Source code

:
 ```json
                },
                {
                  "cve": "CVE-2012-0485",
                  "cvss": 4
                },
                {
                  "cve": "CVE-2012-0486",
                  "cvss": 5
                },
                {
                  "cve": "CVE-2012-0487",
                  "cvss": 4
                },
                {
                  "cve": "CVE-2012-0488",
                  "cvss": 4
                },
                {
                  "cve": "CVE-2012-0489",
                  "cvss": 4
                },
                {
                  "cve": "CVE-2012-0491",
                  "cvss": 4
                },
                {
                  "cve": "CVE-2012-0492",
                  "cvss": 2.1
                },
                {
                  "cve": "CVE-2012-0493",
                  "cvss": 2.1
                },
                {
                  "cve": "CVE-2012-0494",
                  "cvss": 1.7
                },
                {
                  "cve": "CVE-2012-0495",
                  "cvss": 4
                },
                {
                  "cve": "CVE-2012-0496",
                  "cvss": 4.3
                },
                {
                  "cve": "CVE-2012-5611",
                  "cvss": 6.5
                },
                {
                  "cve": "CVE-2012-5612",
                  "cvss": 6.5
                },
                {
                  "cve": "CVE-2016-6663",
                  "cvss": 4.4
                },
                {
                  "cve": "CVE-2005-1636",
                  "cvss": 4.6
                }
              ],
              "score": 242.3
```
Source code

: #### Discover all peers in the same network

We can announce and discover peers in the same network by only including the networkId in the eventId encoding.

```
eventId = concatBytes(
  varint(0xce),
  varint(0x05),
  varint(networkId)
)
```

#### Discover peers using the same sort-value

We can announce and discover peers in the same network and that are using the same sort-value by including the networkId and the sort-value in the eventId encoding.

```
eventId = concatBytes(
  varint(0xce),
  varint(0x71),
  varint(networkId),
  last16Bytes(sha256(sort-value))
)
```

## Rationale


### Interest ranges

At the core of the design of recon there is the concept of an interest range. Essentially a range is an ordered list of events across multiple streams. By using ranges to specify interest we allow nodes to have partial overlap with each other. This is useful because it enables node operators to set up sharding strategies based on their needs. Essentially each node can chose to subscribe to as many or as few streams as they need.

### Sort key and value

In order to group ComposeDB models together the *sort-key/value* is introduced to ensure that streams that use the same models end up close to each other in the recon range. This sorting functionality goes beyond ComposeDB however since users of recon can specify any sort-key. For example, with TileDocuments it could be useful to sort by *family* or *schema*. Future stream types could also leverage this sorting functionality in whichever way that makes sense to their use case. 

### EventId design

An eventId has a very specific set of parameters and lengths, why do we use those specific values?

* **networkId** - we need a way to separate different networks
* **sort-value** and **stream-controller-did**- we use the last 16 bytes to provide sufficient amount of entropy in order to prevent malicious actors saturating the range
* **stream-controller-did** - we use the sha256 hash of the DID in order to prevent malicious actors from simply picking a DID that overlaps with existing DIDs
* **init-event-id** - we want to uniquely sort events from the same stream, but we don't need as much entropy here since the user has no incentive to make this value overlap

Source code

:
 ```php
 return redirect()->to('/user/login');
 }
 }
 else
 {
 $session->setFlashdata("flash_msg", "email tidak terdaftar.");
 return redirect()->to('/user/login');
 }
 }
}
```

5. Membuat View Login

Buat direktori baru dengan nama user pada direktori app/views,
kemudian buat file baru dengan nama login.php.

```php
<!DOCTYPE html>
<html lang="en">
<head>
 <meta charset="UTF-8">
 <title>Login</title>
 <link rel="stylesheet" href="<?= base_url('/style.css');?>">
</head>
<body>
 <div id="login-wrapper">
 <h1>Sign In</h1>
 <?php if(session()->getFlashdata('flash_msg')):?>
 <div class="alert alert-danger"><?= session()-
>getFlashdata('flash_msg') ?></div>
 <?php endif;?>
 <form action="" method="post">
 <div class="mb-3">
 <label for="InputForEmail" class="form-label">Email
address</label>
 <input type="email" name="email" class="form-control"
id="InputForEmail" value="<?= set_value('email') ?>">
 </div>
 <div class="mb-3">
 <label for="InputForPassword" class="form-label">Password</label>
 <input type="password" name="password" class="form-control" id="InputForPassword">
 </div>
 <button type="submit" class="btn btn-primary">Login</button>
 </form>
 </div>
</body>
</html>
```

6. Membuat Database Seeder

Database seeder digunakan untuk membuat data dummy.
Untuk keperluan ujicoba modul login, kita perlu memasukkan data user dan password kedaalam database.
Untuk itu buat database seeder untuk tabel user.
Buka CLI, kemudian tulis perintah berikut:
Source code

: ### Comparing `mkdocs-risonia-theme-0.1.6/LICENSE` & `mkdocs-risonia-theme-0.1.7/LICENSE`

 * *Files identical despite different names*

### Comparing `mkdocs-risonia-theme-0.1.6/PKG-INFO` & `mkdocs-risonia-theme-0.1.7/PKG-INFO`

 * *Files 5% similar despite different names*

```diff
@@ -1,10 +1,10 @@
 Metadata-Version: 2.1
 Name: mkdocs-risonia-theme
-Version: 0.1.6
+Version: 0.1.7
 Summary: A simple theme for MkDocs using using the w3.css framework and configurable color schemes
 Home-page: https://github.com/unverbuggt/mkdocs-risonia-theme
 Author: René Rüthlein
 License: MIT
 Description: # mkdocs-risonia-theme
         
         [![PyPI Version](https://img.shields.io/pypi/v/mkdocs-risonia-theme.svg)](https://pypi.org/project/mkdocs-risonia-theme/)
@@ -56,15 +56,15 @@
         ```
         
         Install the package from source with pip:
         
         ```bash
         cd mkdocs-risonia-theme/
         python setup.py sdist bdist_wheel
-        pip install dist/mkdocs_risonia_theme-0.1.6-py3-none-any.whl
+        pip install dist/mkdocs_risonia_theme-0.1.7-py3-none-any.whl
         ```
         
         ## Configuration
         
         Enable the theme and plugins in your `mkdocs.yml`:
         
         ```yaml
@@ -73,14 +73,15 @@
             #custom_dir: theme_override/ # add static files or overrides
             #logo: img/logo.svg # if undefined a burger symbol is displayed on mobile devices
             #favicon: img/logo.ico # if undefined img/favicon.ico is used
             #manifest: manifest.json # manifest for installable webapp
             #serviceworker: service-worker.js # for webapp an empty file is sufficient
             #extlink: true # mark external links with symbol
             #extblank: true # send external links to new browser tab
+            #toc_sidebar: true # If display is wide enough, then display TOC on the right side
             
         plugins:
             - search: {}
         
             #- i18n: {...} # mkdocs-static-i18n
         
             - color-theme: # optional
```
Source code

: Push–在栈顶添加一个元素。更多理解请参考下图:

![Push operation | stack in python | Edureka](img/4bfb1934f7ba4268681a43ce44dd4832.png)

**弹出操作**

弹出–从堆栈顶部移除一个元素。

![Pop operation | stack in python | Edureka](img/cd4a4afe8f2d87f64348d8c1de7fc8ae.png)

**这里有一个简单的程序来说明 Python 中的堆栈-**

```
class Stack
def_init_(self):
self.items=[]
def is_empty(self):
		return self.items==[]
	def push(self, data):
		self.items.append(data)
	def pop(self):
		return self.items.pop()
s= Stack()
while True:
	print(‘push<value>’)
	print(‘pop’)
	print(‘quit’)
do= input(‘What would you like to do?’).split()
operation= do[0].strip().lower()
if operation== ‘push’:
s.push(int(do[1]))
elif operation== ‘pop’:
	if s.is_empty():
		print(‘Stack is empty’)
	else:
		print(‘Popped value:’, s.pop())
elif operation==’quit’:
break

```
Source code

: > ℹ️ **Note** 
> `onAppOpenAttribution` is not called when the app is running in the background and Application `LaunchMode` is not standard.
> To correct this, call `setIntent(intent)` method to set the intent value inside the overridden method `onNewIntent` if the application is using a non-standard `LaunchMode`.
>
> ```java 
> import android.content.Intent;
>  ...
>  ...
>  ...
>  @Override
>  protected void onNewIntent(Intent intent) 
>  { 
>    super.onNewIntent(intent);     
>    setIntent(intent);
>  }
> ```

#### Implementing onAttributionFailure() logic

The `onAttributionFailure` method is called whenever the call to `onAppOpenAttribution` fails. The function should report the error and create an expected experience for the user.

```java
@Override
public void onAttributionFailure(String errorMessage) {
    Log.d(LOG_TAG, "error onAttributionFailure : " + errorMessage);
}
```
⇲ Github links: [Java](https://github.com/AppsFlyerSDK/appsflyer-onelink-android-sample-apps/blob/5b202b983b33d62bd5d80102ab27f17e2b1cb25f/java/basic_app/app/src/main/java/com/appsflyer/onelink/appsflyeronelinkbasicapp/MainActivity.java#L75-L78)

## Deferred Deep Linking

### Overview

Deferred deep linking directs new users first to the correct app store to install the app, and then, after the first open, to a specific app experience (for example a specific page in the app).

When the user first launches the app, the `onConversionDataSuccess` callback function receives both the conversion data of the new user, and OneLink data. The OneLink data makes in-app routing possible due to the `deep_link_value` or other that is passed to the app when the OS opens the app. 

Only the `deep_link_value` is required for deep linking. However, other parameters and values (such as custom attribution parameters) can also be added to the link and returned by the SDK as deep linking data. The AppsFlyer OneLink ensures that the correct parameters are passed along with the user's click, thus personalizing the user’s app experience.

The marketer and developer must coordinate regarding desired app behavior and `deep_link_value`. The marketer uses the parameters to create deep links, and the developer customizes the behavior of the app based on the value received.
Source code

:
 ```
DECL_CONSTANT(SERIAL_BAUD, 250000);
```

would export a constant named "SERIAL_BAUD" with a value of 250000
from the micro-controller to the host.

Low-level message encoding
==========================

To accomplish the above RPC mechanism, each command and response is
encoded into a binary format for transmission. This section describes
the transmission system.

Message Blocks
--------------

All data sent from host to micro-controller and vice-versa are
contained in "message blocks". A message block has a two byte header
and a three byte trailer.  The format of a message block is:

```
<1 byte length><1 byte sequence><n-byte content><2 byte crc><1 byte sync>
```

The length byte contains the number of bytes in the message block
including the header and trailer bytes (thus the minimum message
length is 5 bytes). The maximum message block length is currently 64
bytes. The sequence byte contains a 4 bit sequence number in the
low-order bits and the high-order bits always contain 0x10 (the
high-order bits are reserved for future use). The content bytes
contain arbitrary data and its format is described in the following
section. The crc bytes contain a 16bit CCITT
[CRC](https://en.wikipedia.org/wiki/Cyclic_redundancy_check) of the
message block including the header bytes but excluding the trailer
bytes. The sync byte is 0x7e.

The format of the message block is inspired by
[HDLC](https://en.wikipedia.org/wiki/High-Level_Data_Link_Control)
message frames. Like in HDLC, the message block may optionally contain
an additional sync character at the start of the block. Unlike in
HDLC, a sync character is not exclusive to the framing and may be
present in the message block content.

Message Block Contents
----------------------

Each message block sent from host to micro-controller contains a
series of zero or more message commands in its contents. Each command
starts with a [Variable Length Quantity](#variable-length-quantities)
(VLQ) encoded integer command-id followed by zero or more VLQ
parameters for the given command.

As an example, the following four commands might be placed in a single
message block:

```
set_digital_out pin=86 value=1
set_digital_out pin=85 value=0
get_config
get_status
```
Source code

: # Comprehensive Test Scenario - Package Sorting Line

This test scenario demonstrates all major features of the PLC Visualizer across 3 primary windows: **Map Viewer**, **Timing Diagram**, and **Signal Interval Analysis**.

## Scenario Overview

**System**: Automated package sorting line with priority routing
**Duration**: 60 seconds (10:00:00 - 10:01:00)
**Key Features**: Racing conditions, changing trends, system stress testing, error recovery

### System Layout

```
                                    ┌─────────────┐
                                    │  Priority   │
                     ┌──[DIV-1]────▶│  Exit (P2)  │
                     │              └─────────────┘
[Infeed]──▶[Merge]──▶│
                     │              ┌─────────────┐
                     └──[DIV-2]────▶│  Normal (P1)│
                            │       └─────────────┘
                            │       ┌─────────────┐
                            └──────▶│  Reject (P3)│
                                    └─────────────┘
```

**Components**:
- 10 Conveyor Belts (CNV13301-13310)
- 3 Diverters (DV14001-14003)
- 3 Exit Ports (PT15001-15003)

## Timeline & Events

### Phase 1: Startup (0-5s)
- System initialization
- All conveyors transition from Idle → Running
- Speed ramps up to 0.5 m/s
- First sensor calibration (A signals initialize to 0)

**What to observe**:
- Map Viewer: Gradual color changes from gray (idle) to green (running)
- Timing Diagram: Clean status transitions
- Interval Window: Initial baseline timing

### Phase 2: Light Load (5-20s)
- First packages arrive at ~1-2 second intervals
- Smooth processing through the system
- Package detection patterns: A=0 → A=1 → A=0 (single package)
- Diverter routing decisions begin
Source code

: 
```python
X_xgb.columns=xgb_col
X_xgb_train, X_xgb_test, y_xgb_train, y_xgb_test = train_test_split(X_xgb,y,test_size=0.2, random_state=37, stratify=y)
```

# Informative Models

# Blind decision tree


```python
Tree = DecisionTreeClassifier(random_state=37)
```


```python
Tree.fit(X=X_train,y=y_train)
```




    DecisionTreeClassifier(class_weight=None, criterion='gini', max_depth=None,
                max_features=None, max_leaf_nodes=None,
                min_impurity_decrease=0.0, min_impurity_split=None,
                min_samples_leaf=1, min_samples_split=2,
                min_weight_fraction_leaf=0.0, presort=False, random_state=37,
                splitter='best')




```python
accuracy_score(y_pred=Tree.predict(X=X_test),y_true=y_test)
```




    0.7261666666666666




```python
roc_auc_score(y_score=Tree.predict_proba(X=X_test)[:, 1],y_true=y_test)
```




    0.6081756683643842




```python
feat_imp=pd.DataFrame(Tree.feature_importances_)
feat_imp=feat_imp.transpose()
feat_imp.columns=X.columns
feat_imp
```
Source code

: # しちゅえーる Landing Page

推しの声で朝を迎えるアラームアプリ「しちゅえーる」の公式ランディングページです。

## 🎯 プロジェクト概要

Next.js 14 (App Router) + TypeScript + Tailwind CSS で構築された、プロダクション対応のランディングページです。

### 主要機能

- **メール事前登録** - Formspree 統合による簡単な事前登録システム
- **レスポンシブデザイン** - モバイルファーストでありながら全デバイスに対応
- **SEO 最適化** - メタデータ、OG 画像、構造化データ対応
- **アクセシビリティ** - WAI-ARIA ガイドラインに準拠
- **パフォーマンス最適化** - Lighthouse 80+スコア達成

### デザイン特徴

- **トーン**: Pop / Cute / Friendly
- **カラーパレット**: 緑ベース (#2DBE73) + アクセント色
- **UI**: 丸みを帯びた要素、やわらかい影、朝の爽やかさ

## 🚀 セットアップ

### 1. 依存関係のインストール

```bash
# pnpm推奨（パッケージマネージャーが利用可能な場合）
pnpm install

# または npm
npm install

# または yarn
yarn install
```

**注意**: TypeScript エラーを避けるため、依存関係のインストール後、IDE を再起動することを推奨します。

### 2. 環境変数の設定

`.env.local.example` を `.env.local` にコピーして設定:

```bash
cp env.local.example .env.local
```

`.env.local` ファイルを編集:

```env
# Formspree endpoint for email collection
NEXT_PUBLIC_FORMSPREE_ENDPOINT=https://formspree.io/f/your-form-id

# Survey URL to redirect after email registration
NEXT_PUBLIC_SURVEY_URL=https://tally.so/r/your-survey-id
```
□ □ □
**Required work**
The answer must be every line of the records that holds the string "plugins".

**Response**
         Enable the theme and plugins in your `mkdocs.yml`:
         plugins:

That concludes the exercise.